▶ _EXERCISE DESCRIPTION_: An exact, complete copy of the data that follows is needed.

(Beginning of MATERIAL FOR THIS TASK)

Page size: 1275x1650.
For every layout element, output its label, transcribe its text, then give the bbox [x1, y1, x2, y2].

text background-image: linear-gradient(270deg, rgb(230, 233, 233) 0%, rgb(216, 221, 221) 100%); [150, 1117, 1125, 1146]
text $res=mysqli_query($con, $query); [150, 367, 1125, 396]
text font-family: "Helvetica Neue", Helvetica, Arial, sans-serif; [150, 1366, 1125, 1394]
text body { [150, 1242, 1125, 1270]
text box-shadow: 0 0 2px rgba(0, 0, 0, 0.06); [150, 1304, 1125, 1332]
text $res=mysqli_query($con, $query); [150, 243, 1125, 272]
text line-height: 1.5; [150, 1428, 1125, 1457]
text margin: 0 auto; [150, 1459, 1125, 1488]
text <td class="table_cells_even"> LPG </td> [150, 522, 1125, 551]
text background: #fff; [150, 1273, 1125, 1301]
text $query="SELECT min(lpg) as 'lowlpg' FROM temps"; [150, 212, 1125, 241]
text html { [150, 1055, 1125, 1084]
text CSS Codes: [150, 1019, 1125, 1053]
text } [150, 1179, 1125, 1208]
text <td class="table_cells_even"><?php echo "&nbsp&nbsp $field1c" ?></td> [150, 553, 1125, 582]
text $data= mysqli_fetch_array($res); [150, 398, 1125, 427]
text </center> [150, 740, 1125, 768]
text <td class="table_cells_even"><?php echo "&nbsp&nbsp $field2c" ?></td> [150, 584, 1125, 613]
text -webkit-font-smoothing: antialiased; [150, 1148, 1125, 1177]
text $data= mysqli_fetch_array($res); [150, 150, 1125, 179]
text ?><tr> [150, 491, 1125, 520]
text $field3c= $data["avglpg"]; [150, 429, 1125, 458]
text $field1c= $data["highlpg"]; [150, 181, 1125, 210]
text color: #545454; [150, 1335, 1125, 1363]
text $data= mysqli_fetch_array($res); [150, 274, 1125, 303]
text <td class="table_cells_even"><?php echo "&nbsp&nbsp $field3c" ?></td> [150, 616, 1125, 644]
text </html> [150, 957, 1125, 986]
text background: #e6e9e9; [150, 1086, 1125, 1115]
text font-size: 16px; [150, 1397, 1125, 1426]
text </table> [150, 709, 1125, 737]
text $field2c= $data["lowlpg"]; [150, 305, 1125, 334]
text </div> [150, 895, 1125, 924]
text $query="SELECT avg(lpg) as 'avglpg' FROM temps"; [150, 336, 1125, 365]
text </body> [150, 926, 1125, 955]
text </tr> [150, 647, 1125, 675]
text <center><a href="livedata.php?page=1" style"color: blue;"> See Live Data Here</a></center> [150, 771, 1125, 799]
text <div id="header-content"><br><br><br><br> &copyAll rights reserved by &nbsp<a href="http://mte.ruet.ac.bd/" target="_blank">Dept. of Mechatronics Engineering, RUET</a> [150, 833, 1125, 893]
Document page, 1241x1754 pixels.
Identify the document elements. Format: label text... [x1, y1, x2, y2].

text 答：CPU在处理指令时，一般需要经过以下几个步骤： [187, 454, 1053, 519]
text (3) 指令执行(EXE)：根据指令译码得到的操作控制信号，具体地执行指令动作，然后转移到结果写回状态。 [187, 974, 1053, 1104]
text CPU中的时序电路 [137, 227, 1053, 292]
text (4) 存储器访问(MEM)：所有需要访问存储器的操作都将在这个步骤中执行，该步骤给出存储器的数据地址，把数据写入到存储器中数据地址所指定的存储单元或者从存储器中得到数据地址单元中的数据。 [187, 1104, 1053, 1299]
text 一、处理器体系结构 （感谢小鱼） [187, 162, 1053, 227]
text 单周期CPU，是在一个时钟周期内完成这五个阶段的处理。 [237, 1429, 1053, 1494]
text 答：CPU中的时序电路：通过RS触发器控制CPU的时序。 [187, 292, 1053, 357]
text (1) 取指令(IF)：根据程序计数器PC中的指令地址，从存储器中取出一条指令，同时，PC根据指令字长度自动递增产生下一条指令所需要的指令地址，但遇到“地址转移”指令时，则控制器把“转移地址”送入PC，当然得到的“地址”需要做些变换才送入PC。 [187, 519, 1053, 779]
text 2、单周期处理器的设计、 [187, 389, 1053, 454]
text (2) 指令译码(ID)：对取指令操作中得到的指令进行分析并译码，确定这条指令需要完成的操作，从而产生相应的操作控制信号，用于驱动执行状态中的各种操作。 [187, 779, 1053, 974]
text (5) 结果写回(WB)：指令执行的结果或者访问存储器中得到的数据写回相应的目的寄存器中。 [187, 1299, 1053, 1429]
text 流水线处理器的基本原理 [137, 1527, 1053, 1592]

(End of MATERIAL FOR THIS TASK)

▶ _RESPONSE AREA_:
Page size: 1275x1650.
For every layout element, output its label, transcribe its text, then give the bbox [x1, y1, x2, y2].

text background-image: linear-gradient(270deg, rgb(230, 233, 233) 0%, rgb(216, 221, 221) 100%); [150, 1117, 1125, 1146]
text $res=mysqli_query($con, $query); [150, 367, 1125, 396]
text font-family: "Helvetica Neue", Helvetica, Arial, sans-serif; [150, 1366, 1125, 1394]
text body { [150, 1242, 1125, 1270]
text box-shadow: 0 0 2px rgba(0, 0, 0, 0.06); [150, 1304, 1125, 1332]
text $res=mysqli_query($con, $query); [150, 243, 1125, 272]
text line-height: 1.5; [150, 1428, 1125, 1457]
text margin: 0 auto; [150, 1459, 1125, 1488]
text <td class="table_cells_even"> LPG </td> [150, 522, 1125, 551]
text background: #fff; [150, 1273, 1125, 1301]
text $query="SELECT min(lpg) as 'lowlpg' FROM temps"; [150, 212, 1125, 241]
text html { [150, 1055, 1125, 1084]
text CSS Codes: [150, 1019, 1125, 1053]
text } [150, 1179, 1125, 1208]
text <td class="table_cells_even"><?php echo "&nbsp&nbsp $field1c" ?></td> [150, 553, 1125, 582]
text $data= mysqli_fetch_array($res); [150, 398, 1125, 427]
text </center> [150, 740, 1125, 768]
text <td class="table_cells_even"><?php echo "&nbsp&nbsp $field2c" ?></td> [150, 584, 1125, 613]
text -webkit-font-smoothing: antialiased; [150, 1148, 1125, 1177]
text $data= mysqli_fetch_array($res); [150, 150, 1125, 179]
text ?><tr> [150, 491, 1125, 520]
text $field3c= $data["avglpg"]; [150, 429, 1125, 458]
text $field1c= $data["highlpg"]; [150, 181, 1125, 210]
text color: #545454; [150, 1335, 1125, 1363]
text $data= mysqli_fetch_array($res); [150, 274, 1125, 303]
text <td class="table_cells_even"><?php echo "&nbsp&nbsp $field3c" ?></td> [150, 616, 1125, 644]
text </html> [150, 957, 1125, 986]
text background: #e6e9e9; [150, 1086, 1125, 1115]
text font-size: 16px; [150, 1397, 1125, 1426]
text </table> [150, 709, 1125, 737]
text $field2c= $data["lowlpg"]; [150, 305, 1125, 334]
text </div> [150, 895, 1125, 924]
text $query="SELECT avg(lpg) as 'avglpg' FROM temps"; [150, 336, 1125, 365]
text </body> [150, 926, 1125, 955]
text </tr> [150, 647, 1125, 675]
text <center><a href="livedata.php?page=1" style"color: blue;"> See Live Data Here</a></center> [150, 771, 1125, 799]
text <div id="header-content"><br><br><br><br> &copyAll rights reserved by &nbsp<a href="http://mte.ruet.ac.bd/" target="_blank">Dept. of Mechatronics Engineering, RUET</a> [150, 833, 1125, 893]
Document page, 1241x1754 pixels.
Identify the document elements. Format: label text... [x1, y1, x2, y2].

text 答：CPU在处理指令时，一般需要经过以下几个步骤： [187, 454, 1053, 519]
text (3) 指令执行(EXE)：根据指令译码得到的操作控制信号，具体地执行指令动作，然后转移到结果写回状态。 [187, 974, 1053, 1104]
text CPU中的时序电路 [137, 227, 1053, 292]
text (4) 存储器访问(MEM)：所有需要访问存储器的操作都将在这个步骤中执行，该步骤给出存储器的数据地址，把数据写入到存储器中数据地址所指定的存储单元或者从存储器中得到数据地址单元中的数据。 [187, 1104, 1053, 1299]
text 一、处理器体系结构 （感谢小鱼） [187, 162, 1053, 227]
text 单周期CPU，是在一个时钟周期内完成这五个阶段的处理。 [237, 1429, 1053, 1494]
text 答：CPU中的时序电路：通过RS触发器控制CPU的时序。 [187, 292, 1053, 357]
text (1) 取指令(IF)：根据程序计数器PC中的指令地址，从存储器中取出一条指令，同时，PC根据指令字长度自动递增产生下一条指令所需要的指令地址，但遇到“地址转移”指令时，则控制器把“转移地址”送入PC，当然得到的“地址”需要做些变换才送入PC。 [187, 519, 1053, 779]
text 2、单周期处理器的设计、 [187, 389, 1053, 454]
text (2) 指令译码(ID)：对取指令操作中得到的指令进行分析并译码，确定这条指令需要完成的操作，从而产生相应的操作控制信号，用于驱动执行状态中的各种操作。 [187, 779, 1053, 974]
text (5) 结果写回(WB)：指令执行的结果或者访问存储器中得到的数据写回相应的目的寄存器中。 [187, 1299, 1053, 1429]
text 流水线处理器的基本原理 [137, 1527, 1053, 1592]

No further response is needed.